§ Source records
Segment Open
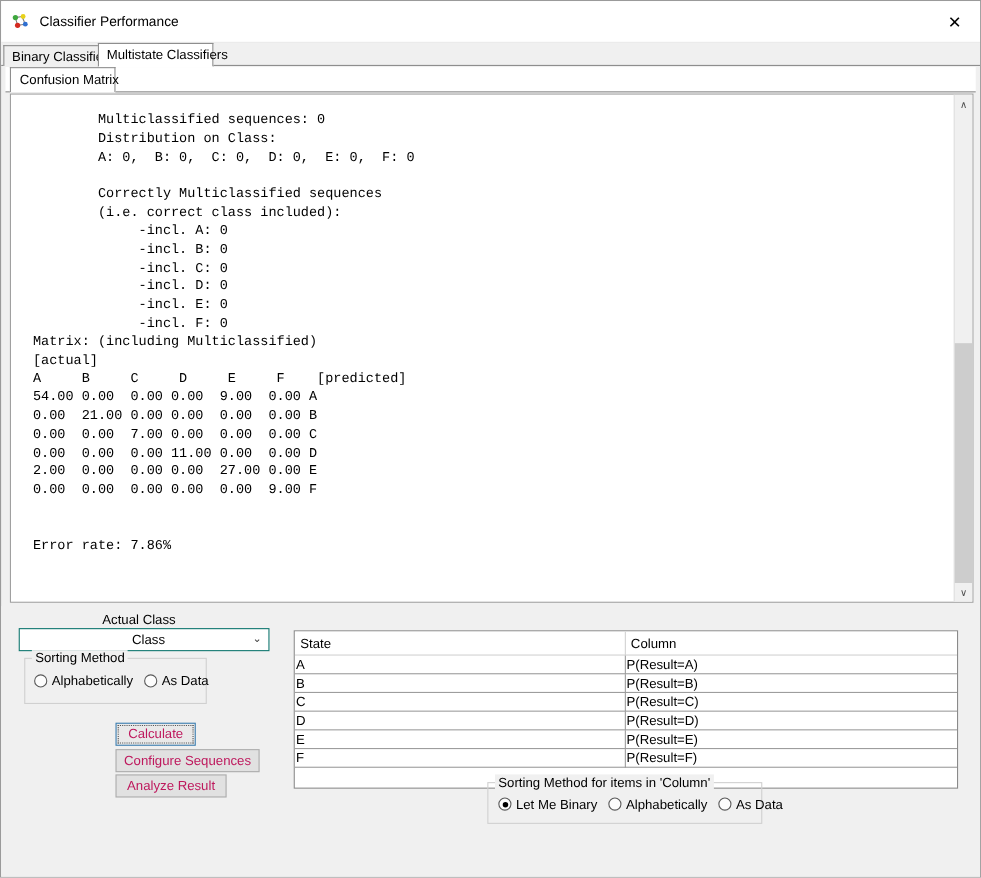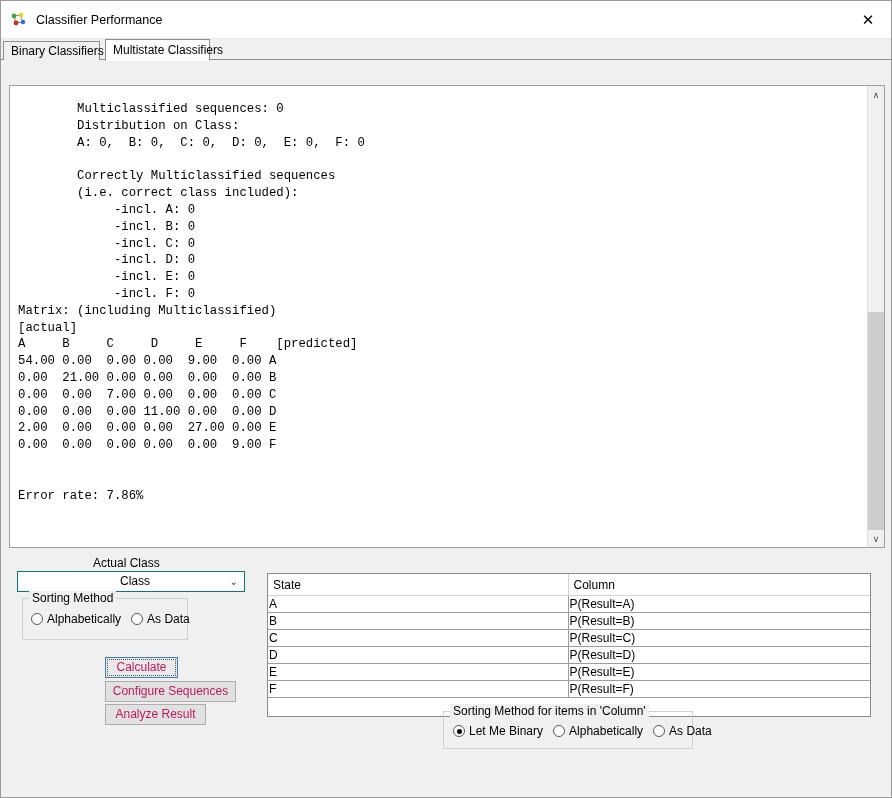--- a/index.html
+++ b/index.html
@@ -127,21 +127,21 @@
     width: 876px; height: 463px;
     background: #ffffff;
     border: 1px solid #a0a0a0;
     box-sizing: border-box;
     overflow: hidden;
   }
   .textpanel-inner {
     position: absolute;
     left: 0; top: 3px;
     width: 856px;
-    padding-left: 8px;
+    padding-left: 20px;
     box-sizing: border-box;
   }
   .mono {
     font-family: "Liberation Mono", "DejaVu Sans Mono", monospace;
     font-size: 12.3px;
     line-height: 16.8px;
     white-space: pre;
     color: #000;
     letter-spacing: 0px;
   }
@@ -330,23 +330,27 @@
         <circle cx="6" cy="12" r="2.4" fill="#d42b20"></circle>
         <circle cx="13" cy="11" r="2.2" fill="#2f6fd0"></circle>
       </svg>
     </div>
     <div class="title-text">Classifier Performance</div>
     <div class="close-btn">✕</div>
   </div>
 
   <div class="tabstrip">
     <div class="tab" style="left:2px;width:97px;">Binary Classifiers</div>
-    <div class="tab active" style="left:104px;width:105px;">Multistate Classifiers</div>
+    <div class="tab active" style="left:88px;width:105px;">Multistate Classifiers</div>
   </div>
 
+  <div class="subtabstrip">
+    <div class="subtab-line"></div>
+    <div class="subtab" style="width:96px;">Confusion Matrix</div>
+  </div>
 
   <div class="textpanel">
     <div class="textpanel-inner">
       <pre class="mono">        Multiclassified sequences: 0
         Distribution on Class:
         A: 0,  B: 0,  C: 0,  D: 0,  E: 0,  F: 0
 
         Correctly Multiclassified sequences
         (i.e. correct class included):
              -incl. A: 0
Segment Closed
§ Brief
Your reply must match the data above line for line, except that it holds no pictures.

§ Output below
--- a/index.html
+++ b/index.html
@@ -127,21 +127,21 @@
     width: 876px; height: 463px;
     background: #ffffff;
     border: 1px solid #a0a0a0;
     box-sizing: border-box;
     overflow: hidden;
   }
   .textpanel-inner {
     position: absolute;
     left: 0; top: 3px;
     width: 856px;
-    padding-left: 8px;
+    padding-left: 20px;
     box-sizing: border-box;
   }
   .mono {
     font-family: "Liberation Mono", "DejaVu Sans Mono", monospace;
     font-size: 12.3px;
     line-height: 16.8px;
     white-space: pre;
     color: #000;
     letter-spacing: 0px;
   }
@@ -330,23 +330,27 @@
         <circle cx="6" cy="12" r="2.4" fill="#d42b20"></circle>
         <circle cx="13" cy="11" r="2.2" fill="#2f6fd0"></circle>
       </svg>
     </div>
     <div class="title-text">Classifier Performance</div>
     <div class="close-btn">✕</div>
   </div>
 
   <div class="tabstrip">
     <div class="tab" style="left:2px;width:97px;">Binary Classifiers</div>
-    <div class="tab active" style="left:104px;width:105px;">Multistate Classifiers</div>
+    <div class="tab active" style="left:88px;width:105px;">Multistate Classifiers</div>
   </div>
 
+  <div class="subtabstrip">
+    <div class="subtab-line"></div>
+    <div class="subtab" style="width:96px;">Confusion Matrix</div>
+  </div>
 
   <div class="textpanel">
     <div class="textpanel-inner">
       <pre class="mono">        Multiclassified sequences: 0
         Distribution on Class:
         A: 0,  B: 0,  C: 0,  D: 0,  E: 0,  F: 0
 
         Correctly Multiclassified sequences
         (i.e. correct class included):
              -incl. A: 0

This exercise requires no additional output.